The news about coronavirus focuses rightly on life and death and the struggles of hospitals, as well the need for social distancing and the suspensions of large gatherings. Emergency measures that last for a few weeks are one thing, but it looks like this crisis may continue for several months. While the media is generally doing a good job of crisis coverage, some aspects of particular interest to nonprofit human services providers are being narrowly covered at best.

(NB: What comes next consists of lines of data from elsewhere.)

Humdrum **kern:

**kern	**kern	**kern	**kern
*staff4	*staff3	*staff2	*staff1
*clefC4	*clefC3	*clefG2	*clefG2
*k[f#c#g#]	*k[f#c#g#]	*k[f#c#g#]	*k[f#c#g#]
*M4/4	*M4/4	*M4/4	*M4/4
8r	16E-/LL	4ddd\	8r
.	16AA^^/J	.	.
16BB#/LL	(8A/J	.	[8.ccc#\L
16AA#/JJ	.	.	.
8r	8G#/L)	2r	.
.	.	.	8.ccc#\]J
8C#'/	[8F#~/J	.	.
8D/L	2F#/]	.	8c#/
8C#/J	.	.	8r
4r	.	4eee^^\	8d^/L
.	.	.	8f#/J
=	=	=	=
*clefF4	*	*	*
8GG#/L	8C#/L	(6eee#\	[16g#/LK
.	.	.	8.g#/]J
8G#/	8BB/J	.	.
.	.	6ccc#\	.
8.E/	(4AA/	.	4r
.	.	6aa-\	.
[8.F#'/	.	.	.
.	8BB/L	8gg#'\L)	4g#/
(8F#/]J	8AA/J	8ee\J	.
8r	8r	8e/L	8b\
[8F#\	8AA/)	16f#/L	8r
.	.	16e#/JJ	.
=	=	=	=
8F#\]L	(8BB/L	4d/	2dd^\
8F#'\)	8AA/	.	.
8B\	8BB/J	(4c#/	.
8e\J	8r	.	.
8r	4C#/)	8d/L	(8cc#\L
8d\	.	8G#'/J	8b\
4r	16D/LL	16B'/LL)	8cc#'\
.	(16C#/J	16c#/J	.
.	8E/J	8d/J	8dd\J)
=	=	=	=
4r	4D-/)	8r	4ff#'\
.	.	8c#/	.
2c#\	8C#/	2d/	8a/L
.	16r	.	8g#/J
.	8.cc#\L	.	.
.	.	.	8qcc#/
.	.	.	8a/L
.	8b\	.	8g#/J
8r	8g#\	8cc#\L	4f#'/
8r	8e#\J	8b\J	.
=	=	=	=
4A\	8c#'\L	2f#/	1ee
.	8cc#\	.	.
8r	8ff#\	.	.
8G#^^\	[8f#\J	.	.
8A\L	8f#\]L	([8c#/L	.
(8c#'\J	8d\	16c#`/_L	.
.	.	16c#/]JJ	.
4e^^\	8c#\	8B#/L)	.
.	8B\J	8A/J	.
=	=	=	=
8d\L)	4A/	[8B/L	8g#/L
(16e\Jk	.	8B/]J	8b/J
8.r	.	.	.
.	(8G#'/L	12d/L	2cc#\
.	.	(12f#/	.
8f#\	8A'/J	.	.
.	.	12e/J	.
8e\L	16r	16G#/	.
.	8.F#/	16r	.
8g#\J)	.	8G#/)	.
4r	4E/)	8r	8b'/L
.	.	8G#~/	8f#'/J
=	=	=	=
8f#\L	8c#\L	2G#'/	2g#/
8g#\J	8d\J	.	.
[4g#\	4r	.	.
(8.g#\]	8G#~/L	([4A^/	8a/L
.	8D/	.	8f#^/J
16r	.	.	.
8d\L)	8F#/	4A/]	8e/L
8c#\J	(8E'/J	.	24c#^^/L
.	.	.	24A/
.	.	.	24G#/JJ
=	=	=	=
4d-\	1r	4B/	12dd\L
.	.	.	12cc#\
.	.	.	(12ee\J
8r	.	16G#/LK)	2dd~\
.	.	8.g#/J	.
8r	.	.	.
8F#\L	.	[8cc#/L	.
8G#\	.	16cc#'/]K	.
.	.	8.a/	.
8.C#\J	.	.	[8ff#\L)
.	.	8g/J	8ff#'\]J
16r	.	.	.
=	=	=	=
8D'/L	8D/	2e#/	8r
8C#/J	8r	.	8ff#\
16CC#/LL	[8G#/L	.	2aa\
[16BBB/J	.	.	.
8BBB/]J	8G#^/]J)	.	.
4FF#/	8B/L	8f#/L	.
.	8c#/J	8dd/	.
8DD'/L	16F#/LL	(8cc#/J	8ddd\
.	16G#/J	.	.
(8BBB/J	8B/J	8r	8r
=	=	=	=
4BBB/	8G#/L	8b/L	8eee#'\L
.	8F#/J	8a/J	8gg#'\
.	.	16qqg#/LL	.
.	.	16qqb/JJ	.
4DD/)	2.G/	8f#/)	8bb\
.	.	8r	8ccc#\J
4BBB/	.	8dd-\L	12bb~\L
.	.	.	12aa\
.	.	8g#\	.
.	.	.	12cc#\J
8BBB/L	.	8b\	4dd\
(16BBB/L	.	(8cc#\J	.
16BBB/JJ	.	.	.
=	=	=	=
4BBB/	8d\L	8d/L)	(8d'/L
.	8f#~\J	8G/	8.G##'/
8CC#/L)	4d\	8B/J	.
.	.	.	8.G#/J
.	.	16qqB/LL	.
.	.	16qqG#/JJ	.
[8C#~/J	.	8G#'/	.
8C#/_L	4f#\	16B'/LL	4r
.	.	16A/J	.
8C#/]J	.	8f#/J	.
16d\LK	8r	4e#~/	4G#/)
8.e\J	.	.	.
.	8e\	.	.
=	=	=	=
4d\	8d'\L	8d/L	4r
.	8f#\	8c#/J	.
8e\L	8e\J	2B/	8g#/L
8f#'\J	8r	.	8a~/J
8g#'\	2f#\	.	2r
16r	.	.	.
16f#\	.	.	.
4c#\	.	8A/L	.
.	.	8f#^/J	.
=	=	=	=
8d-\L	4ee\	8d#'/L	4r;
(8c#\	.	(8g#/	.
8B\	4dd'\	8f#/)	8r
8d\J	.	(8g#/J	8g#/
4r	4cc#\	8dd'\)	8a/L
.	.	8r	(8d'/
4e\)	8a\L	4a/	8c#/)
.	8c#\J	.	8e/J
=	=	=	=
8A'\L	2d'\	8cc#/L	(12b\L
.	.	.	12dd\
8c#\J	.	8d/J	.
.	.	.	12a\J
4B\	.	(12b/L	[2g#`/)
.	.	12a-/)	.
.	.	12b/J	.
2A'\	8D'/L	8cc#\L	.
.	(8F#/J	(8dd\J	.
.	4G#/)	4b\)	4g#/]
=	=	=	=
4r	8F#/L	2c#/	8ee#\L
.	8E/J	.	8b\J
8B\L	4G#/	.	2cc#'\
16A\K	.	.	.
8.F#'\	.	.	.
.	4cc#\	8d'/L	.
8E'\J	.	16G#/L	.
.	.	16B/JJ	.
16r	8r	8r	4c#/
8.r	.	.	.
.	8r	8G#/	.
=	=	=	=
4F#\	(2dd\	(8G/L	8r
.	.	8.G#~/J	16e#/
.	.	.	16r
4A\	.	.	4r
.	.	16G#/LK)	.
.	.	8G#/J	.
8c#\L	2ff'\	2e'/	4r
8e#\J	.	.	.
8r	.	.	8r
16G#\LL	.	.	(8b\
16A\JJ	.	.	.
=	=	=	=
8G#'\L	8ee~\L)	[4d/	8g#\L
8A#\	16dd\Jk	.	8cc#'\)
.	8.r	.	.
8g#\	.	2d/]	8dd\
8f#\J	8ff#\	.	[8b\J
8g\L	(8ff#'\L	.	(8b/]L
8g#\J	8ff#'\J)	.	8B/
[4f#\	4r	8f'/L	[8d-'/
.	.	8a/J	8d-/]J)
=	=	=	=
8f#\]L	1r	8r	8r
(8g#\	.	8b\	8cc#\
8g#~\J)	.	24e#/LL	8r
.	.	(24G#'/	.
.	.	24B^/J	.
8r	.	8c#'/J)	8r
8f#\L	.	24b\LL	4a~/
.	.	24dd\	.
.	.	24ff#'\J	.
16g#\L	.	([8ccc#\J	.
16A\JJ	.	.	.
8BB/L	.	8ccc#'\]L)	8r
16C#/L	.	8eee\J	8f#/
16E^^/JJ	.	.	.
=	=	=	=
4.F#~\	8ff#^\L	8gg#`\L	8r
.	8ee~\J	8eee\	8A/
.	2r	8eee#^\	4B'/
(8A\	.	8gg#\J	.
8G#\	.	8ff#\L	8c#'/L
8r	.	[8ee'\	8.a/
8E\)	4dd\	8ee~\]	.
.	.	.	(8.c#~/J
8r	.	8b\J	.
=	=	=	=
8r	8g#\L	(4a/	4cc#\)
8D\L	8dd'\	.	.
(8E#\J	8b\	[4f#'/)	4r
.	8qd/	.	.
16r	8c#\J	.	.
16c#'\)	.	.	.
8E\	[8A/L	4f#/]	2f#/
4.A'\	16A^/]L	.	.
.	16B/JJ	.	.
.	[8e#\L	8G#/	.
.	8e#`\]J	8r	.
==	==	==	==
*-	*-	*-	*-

For example, arrests by the LAPD are dropping, and many court systems are deferring or dismissing non-felony cases, since no one wants coronavirus to rip through jails. It’s hard to say what lowered policing and low-level case dismissal means: maybe many arrests were bogus in the first place. But maybe they weren’t, and we’re likely going to see substantially increased crime as people adjust to this new normal—most big city cops aren’t arresting people, even for such fairly serious crimes as burglary and car break-ins. It’s also possible that petty crime—and even crime in general—will decline because would-be criminals are at home and either don’t want to get coronavirus themselves, or they know most people are holed up at home, and many of those holed up at home are armed. It’s beyond the purview of our knowledge and subject matter to discuss this in detail, but there’s also a lively debate about whether most crime is premeditated versus simply persons seeing what they perceive as opportunity and then acting on it.

Some incarcerated persons are already being released early; released arrestees and, more importantly, recently released prisoners need something productive to do and to earn legitimate income—which usually means case-managed job training and placement of some kind. We’ve written many funded proposals for services for ex-offenders and, even in good times, this is not an easy population to work with. The unemployment rate is likely 10% and may spike as high as 20% in the coming months, further complicating matters. In the short term, however, there’ll be huge need, and likely lots of grant money available, to provide these services. Training and placement, alway challenging, will be hard, given social distancing, but some nonprofits have to try, perhaps with sufficient social distancing measure and/or tele-case management.

Another issue: thousands of 12-Step Program meetings, like Alcoholics Anonymous, are being cancelled—and these programs are based mostly on in-person peer support. Behavioral health provides will have to suspend in-person individual and group sessions, leaving millions more with SUD/OUD and/or severe and persistent mental illness (SPMI) more or less on their own. Add the incredible stressors of job/income loss, stay-at-home orders, and the like to addiction and mental health issues, and a huge human toll is likely. We’ve seen estimates that 10% of the US population has mental health or substance abuse challenges that are mitigated by in-person support. Most people don’t get the same effects from digital communications tools that we do from in-person interaction. Still, this is an opportunity for nimble nonprofits to seek foundation and government grants to establish or scale-up tele-behavioral health services.

Lots of people have realized that shuttered movie theaters may never recover; fewer people are thinking openly about what we ought to be doing with the most vulnerable persons who are facing serious disruptions, on top of the obvious coronavirus disruptions.